Feeding false indigo bush a high-nitrogen general feed and growing it in too little sun — you get a big leafy plant and almost no flowers.

The fix — how to get false indigo bush to flower

  1. Maximise sun. Give false indigo bush the sunniest spot you have — for most bedding and fruiting plants, more direct light directly means more flowers.
  2. Switch the feed. Move off high-nitrogen feeds and use a higher-potassium "bloom" or tomato-type feed as it comes into flower.
  3. Deadhead regularly. Remove spent flowers often to keep it producing more rather than stopping to set seed.
  4. Water consistently. Keep moisture even through budding and flowering — drought-then-flood swings make buds drop.

Light and feeding do most of the heavy lifting here. Dial in the spot with the light guide for false indigo bush and get the feeding right with the false indigo bush fertilising schedule — the wrong feed (too much nitrogen) is one of the most common silent reasons a healthy plant makes leaves instead of flowers.

Bloom season and what to expect

False Indigo Bush flowers across its growing season (mostly summer) and, kept fed and deadheaded, can bloom for many weeks or right up to frost.

Post-bloom care so it flowers again

Deadhead, keep feeding lightly, and many will rebloom; collect seed from the best plants at the end of the season if you want to grow them again.

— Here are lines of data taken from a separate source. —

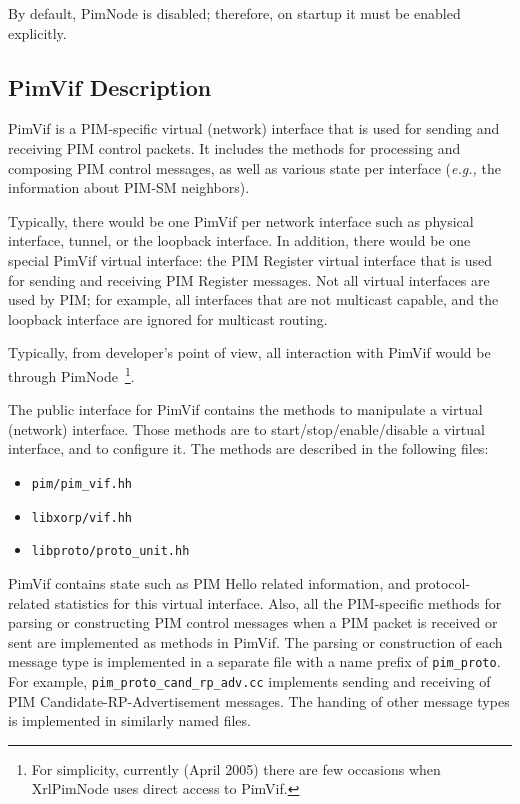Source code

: \documentclass[11pt]{article}
\newcommand{\eg}{\emph{e.g.,}\xspace}
\begin{document}
By default, PimNode is disabled; therefore, on startup it must be enabled
explicitly.

\subsection{PimVif Description}

PimVif is a PIM-specific virtual (network) interface that is used for sending
and receiving PIM control packets. It includes the methods for processing and
composing PIM control messages, as well as various state per interface
(\eg the information about PIM-SM neighbors).

Typically, there would be one PimVif per network interface such as
physical interface, tunnel, or the loopback
interface. In addition, there would be one special PimVif virtual
interface: the PIM Register virtual interface that is used for sending
and receiving PIM Register messages. Not all virtual interfaces are
used by PIM; for example, all interfaces that are not multicast
capable, and the loopback interface are ignored for multicast
routing.

Typically, from developer's point of view, all interaction with PimVif
would be through PimNode~\footnote{For simplicity, currently (April 2005)
there are few occasions when XrlPimNode uses direct access to PimVif.}.

The public interface for PimVif contains the methods to manipulate a
virtual (network) interface. Those methods are to start/stop/enable/disable a
virtual interface, and to configure it. The methods are described in
the following files:

\begin{itemize}
  \item \verb=pim/pim_vif.hh=
  \item \verb=libxorp/vif.hh=
  \item \verb=libproto/proto_unit.hh=
\end{itemize}

PimVif contains state such as PIM Hello related information, and
protocol-related statistics for this virtual interface. Also, all
the PIM-specific methods for parsing or constructing PIM control
messages when a PIM packet is received or sent are implemented as
methods in PimVif. The parsing or construction of each message type is
implemented in a separate file with a name prefix of \verb=pim_proto=.
For example, \verb=pim_proto_cand_rp_adv.cc= implements sending and
receiving of PIM Candidate-RP-Advertisement messages. The handing of
other message types is implemented in similarly named files.
\end{document}
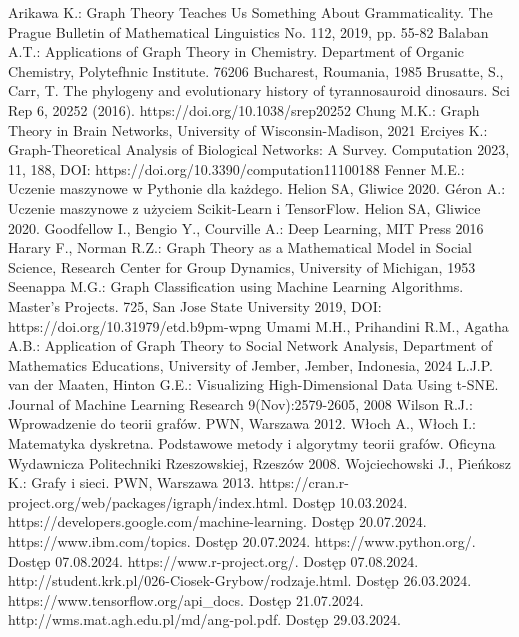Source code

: 
\begin{thebibliography}{4}
     Arikawa K.: Graph Theory Teaches Us Something About Grammaticality. The Prague Bulletin of Mathematical Linguistics No. 112, 2019, pp. 55-82
     Balaban A.T.: Applications of Graph Theory in Chemistry. Department of Organic Chemistry, Polytefhnic Institute. 76206 Bucharest, Roumania, 1985
     Brusatte, S., Carr, T. The phylogeny and evolutionary history of tyrannosauroid dinosaurs. Sci Rep 6, 20252 (2016). https://doi.org/10.1038/srep20252
     Chung M.K.: Graph Theory in Brain Networks, University of Wisconsin-Madison, 2021 
     Erciyes K.: Graph-Theoretical Analysis of Biological Networks: A Survey. Computation 2023, 11, 188, DOI: https://doi.org/10.3390/computation11100188
     Fenner M.E.: Uczenie maszynowe w Pythonie dla każdego. Helion SA, Gliwice 2020.
     Géron A.: Uczenie maszynowe z użyciem Scikit-Learn i TensorFlow. Helion SA, Gliwice 2020.
     Goodfellow I., Bengio Y., Courville A.: Deep Learning, MIT Press 2016
     Harary F., Norman R.Z.: Graph Theory as a Mathematical Model in Social Science, Research Center for Group Dynamics, University of Michigan, 1953
     Seenappa M.G.: Graph Classification using Machine Learning Algorithms. Master's Projects. 725, San Jose State University 2019, DOI: https://doi.org/10.31979/etd.b9pm-wpng
     Umami M.H., Prihandini R.M., Agatha A.B.: Application of Graph Theory to Social Network Analysis, Department of Mathematics Educations, University of Jember, Jember, Indonesia, 2024
     L.J.P. van der Maaten, Hinton G.E.: Visualizing High-Dimensional Data Using t-SNE. Journal of Machine Learning Research 9(Nov):2579-2605, 2008
     Wilson R.J.: Wprowadzenie do teorii grafów. PWN, Warszawa 2012.
     Włoch A., Włoch I.: Matematyka dyskretna. Podstawowe metody i algorytmy teorii grafów. Oficyna Wydawnicza Politechniki Rzeszowskiej, Rzeszów 2008.
     Wojciechowski J., Pieńkosz K.: Grafy i sieci. PWN, Warszawa 2013.
     https://cran.r-project.org/web/packages/igraph/index.html. Dostęp 10.03.2024.
     https://developers.google.com/machine-learning. Dostęp 20.07.2024.
     https://www.ibm.com/topics. Dostęp 20.07.2024.
     https://www.python.org/. Dostęp 07.08.2024.
     https://www.r-project.org/. Dostęp 07.08.2024.
     http://student.krk.pl/026-Ciosek-Grybow/rodzaje.html. Dostęp 26.03.2024.
     https://www.tensorflow.org/api\_docs. Dostęp 21.07.2024.
     http://wms.mat.agh.edu.pl/\texttildelow md/ang-pol.pdf. Dostęp 29.03.2024.
\end{thebibliography}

For everything else this plant needs day to day, see the full false indigo bush care brief and its watering schedule — a stressed, badly watered plant rarely has the energy to flower at all.

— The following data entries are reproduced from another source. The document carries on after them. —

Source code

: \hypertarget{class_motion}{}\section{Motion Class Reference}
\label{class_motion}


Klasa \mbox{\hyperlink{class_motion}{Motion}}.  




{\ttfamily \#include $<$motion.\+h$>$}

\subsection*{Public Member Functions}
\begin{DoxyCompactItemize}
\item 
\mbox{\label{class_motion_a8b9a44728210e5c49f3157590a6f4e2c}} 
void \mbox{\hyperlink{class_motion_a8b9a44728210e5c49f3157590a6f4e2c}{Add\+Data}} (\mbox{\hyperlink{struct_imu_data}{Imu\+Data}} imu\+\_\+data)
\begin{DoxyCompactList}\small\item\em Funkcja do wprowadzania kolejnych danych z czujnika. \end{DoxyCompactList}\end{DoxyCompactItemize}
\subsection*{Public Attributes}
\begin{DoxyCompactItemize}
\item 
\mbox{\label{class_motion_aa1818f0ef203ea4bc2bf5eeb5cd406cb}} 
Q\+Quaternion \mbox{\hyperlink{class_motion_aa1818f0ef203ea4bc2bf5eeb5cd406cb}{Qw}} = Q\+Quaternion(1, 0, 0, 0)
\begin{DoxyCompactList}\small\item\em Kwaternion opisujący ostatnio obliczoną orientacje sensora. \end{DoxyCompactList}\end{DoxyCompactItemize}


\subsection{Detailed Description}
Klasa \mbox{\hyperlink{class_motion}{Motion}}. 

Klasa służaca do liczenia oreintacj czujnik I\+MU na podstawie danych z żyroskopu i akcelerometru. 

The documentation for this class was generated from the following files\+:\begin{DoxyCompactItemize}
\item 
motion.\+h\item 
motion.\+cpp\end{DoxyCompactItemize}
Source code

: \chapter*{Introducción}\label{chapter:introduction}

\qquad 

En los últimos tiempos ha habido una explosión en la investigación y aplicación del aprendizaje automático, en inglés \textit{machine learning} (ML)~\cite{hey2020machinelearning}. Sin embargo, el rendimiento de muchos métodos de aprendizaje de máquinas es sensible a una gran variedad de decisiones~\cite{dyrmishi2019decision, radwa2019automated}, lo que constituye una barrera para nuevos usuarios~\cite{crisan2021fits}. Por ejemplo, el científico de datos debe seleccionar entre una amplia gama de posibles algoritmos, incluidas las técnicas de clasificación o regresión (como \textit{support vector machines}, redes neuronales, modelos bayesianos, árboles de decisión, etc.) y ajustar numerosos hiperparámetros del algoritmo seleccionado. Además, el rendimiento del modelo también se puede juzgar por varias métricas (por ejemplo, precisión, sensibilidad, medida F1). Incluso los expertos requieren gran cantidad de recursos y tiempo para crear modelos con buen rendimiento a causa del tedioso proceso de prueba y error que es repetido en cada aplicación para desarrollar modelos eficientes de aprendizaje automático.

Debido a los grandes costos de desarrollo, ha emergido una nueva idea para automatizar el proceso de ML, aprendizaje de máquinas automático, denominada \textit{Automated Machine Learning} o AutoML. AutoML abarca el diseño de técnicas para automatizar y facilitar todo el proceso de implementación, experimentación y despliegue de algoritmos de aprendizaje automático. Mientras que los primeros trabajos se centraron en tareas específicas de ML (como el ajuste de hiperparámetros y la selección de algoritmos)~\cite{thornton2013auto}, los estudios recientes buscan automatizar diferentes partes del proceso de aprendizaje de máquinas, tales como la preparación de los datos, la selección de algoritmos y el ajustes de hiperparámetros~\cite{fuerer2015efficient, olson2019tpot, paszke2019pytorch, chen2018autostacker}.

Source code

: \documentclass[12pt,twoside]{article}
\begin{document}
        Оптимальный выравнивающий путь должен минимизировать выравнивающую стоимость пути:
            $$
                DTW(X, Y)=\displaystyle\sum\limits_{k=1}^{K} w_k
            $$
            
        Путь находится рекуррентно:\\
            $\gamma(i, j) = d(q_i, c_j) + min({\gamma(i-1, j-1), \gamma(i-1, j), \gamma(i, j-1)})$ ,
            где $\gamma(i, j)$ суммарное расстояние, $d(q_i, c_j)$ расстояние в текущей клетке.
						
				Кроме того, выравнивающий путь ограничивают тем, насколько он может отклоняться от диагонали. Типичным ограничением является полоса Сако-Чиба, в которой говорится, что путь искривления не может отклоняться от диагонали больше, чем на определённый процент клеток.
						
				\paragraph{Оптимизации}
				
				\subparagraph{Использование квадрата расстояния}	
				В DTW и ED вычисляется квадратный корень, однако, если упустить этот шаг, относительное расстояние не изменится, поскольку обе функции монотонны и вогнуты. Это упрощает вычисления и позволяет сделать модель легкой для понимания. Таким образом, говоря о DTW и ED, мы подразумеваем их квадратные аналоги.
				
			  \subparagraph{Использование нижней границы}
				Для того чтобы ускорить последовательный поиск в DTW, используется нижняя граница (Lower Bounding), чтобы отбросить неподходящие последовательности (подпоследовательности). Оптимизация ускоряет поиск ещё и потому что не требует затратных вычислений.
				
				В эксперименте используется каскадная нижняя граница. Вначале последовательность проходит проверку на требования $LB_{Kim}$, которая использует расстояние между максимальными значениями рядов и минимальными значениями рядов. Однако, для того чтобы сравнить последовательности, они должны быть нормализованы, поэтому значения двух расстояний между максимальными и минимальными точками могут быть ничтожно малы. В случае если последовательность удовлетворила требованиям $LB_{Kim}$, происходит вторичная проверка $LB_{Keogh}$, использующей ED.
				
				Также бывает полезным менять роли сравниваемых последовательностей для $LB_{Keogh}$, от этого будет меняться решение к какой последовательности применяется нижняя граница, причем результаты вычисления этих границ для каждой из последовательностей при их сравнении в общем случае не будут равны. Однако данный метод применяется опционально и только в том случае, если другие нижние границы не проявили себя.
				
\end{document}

False Indigo Bush blooming — frequently asked questions

Why won't my false indigo bush flower?

False Indigo Bush blooms on the season's growth given enough sun, warmth and the right feed — there is no cold or photoperiod trick, just good growing conditions and a bloom-leaning feed. The most common reason it is not happening: Too little sun — most of these need full sun (or very bright light) to flower well; shade gives leaves, not blooms.

How do I make false indigo bush bloom?

Give false indigo bush the sunniest spot you have — for most bedding and fruiting plants, more direct light directly means more flowers. Move off high-nitrogen feeds and use a higher-potassium "bloom" or tomato-type feed as it comes into flower.

When does false indigo bush normally bloom?

False Indigo Bush flowers across its growing season (mostly summer) and, kept fed and deadheaded, can bloom for many weeks or right up to frost.

What should I do with false indigo bush after it flowers?

Deadhead, keep feeding lightly, and many will rebloom; collect seed from the best plants at the end of the season if you want to grow them again.

What is the single biggest mistake stopping false indigo bush flowering?

Feeding false indigo bush a high-nitrogen general feed and growing it in too little sun — you get a big leafy plant and almost no flowers.